___ TEXT FOR ANALYSIS
I had my first gaze at it a few minutes ago: I’m reeling in shock. My hope is that it is not still representational of rural American life today. I used to think that Glasgow was bleak, full of doom and with little to brighten the soul. And yeah, I guess that it was when I left four decades ago. But it’s bleakness was that of a city that had largely lost its raison d’etre with the demise of heavy engineering. Your photographs force a confrontation with a bleakness quite different: a bleakness that comes from what appears to me to be the absolute loss of faith of a part of a nation that’s discovered it was all a lie, right from the beginning, that the dream, the promised payoff for belief – I don’t mean the religious kind – had never happened. At least, for what it was worth, Glasgow did enjoy its industrial period and produced a massive amount of wealth. The places you observed look as if they had never experienced that phase, had simply died in the womb. The party where nobody came.
Okay, you have used a very hard, abrasive photographic style which certainly helps along the sensation of harsh defeat, and I guess nowhere actually has an atmosphere that resembles any of the pictures; however, the basic clay is there in the images, regardless of accentuation, technique and the speed of the wheel..
I guess that it might boil down to rural decay perhaps being more surprising than the city kind, where there have always been the so-called dumps. The expectation is perhaps for the rural always to be the nice girl, unlike the ubiquitous city tramp.
Whichever way you look at it, that’s some book! Nobody can delve and remain neutral. Eggleston, eat your fucking heart out.”
______
___ DATA RECORDS
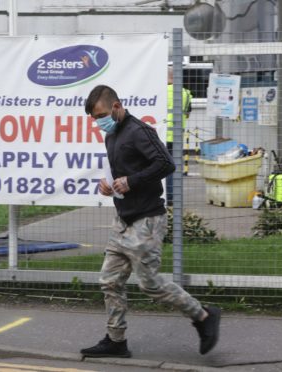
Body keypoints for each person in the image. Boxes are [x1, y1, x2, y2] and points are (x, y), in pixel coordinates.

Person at [80, 85, 220, 359]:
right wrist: (107, 185)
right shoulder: (112, 136)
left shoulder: (139, 131)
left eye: (102, 115)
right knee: (109, 281)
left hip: (147, 219)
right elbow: (120, 172)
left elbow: (166, 164)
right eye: (95, 118)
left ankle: (203, 316)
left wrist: (132, 182)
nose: (99, 122)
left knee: (150, 284)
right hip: (123, 219)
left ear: (117, 106)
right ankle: (116, 340)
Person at [166, 66, 192, 205]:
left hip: (161, 136)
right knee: (172, 167)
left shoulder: (161, 92)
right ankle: (171, 197)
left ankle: (160, 195)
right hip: (176, 137)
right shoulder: (186, 94)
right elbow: (187, 113)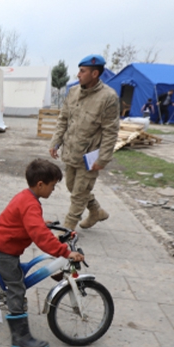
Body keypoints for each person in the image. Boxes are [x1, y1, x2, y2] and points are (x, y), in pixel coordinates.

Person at [0, 159, 85, 347]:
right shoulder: (30, 204)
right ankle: (20, 338)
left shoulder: (27, 198)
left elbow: (28, 221)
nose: (53, 190)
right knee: (17, 286)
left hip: (2, 244)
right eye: (53, 186)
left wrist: (41, 222)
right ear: (40, 184)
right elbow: (40, 237)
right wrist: (65, 251)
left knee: (16, 272)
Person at [49, 54, 119, 230]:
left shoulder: (108, 97)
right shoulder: (73, 92)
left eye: (82, 71)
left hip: (90, 156)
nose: (78, 74)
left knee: (79, 193)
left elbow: (110, 131)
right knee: (72, 186)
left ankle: (68, 228)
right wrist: (55, 142)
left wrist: (103, 159)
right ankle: (96, 211)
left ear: (95, 74)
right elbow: (63, 119)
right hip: (71, 152)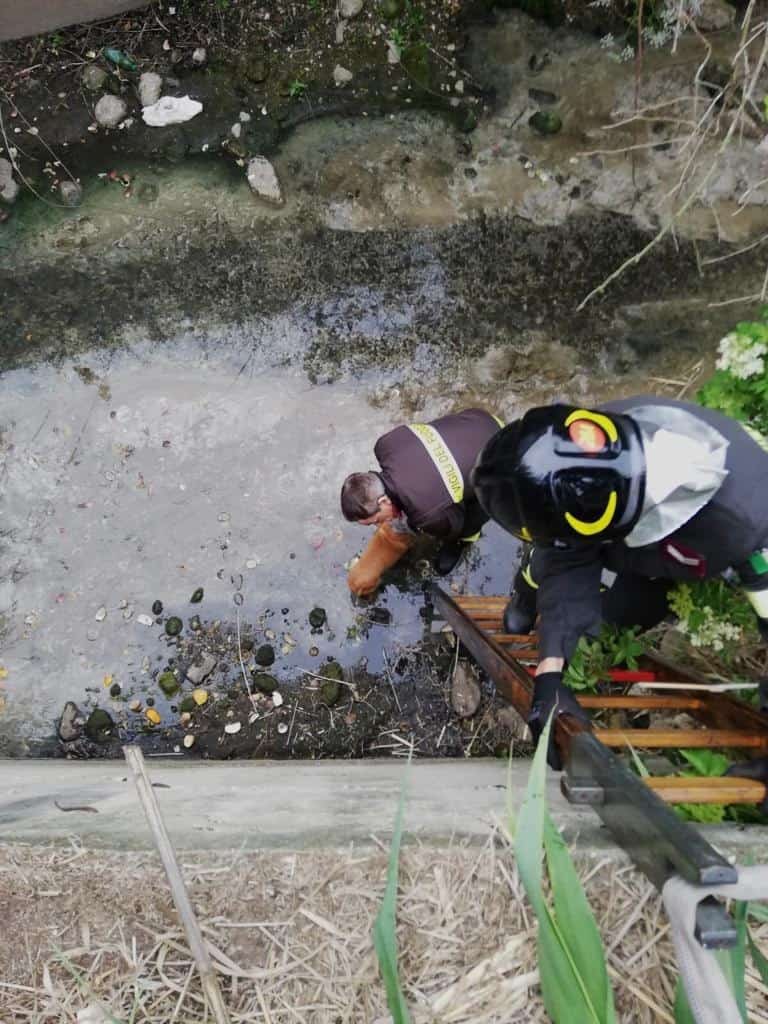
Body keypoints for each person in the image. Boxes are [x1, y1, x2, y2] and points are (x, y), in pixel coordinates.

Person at [471, 395, 768, 768]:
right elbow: (568, 558)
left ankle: (605, 632)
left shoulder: (747, 523)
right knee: (549, 566)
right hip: (632, 539)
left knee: (625, 614)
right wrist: (550, 672)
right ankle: (526, 600)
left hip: (681, 555)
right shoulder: (598, 436)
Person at [341, 408, 502, 597]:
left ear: (383, 500)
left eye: (375, 520)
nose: (378, 524)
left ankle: (460, 544)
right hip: (480, 419)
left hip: (502, 459)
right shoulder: (385, 445)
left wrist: (425, 524)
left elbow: (456, 522)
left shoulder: (428, 515)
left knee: (470, 517)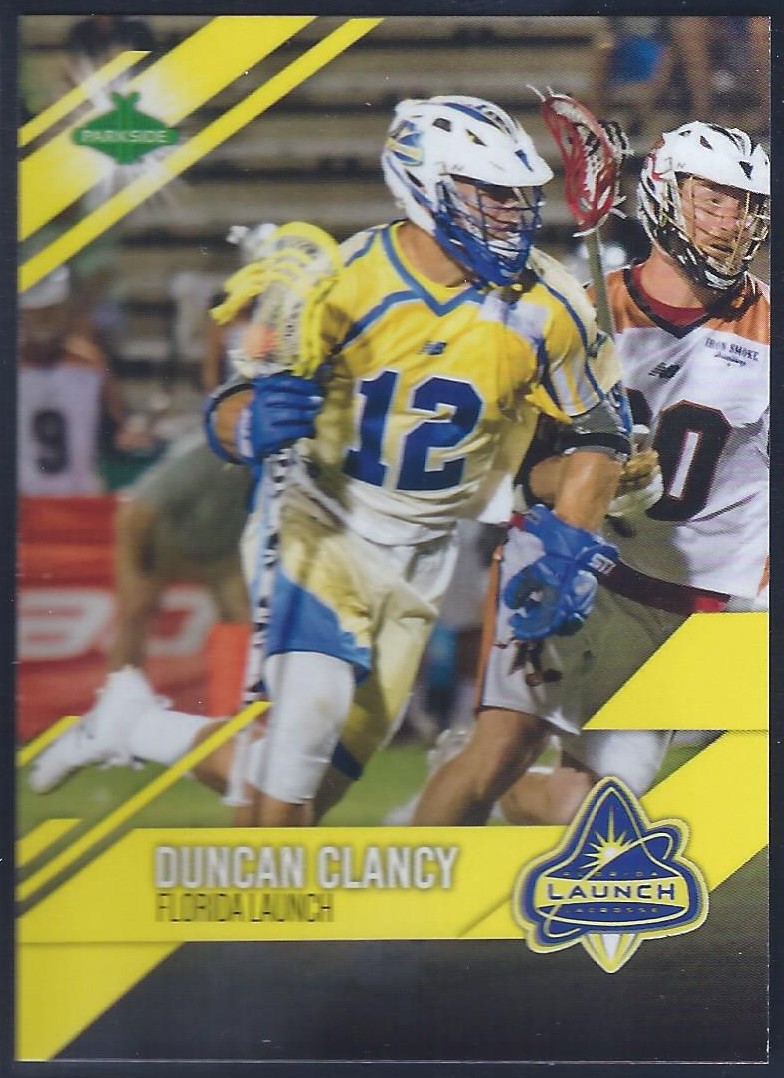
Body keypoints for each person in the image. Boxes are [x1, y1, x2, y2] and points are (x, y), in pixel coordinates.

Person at [29, 94, 631, 825]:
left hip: (425, 554)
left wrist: (569, 546)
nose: (511, 211)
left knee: (303, 790)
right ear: (423, 184)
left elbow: (599, 432)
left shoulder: (550, 302)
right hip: (321, 529)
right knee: (303, 733)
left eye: (518, 194)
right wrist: (249, 424)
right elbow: (233, 401)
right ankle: (263, 904)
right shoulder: (342, 282)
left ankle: (133, 727)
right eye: (489, 191)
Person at [410, 119, 770, 826]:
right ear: (665, 195)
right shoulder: (578, 314)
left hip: (702, 603)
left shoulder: (772, 326)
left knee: (598, 808)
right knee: (507, 761)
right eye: (713, 199)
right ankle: (413, 889)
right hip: (584, 574)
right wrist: (598, 477)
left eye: (746, 205)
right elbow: (515, 473)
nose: (732, 221)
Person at [18, 266, 144, 496]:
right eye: (36, 313)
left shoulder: (89, 363)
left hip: (78, 496)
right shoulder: (11, 366)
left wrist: (130, 431)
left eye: (50, 312)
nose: (43, 320)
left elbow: (120, 422)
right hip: (21, 499)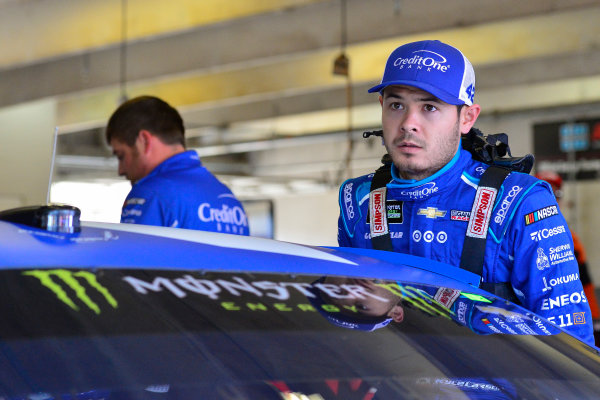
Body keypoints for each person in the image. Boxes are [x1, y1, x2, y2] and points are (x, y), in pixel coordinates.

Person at [337, 39, 594, 345]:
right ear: (382, 107)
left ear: (467, 118)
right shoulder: (359, 198)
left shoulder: (520, 202)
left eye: (429, 107)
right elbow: (345, 323)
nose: (408, 124)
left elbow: (570, 344)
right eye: (396, 105)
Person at [106, 95, 249, 235]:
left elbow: (131, 258)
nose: (121, 170)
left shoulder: (150, 194)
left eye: (121, 155)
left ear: (144, 141)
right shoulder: (229, 201)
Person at [535, 170, 600, 344]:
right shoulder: (515, 236)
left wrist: (594, 321)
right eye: (546, 191)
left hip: (566, 326)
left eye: (557, 193)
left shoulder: (572, 240)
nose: (553, 198)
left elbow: (585, 284)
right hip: (532, 325)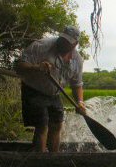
______
HOW TO COMPLETE THIS TASK:
Quote the passage of the reaction to the photo book that begins with the words "Okay, you have" and ends after "of the wheel..", reproducing it word for word.

WRITTEN REPLY:
Okay, you have used a very hard, abrasive photographic style which certainly helps along the sensation of harsh defeat, and I guess nowhere actually has an atmosphere that resembles any of the pictures; however, the basic clay is there in the images, regardless of accentuation, technique and the speed of the wheel..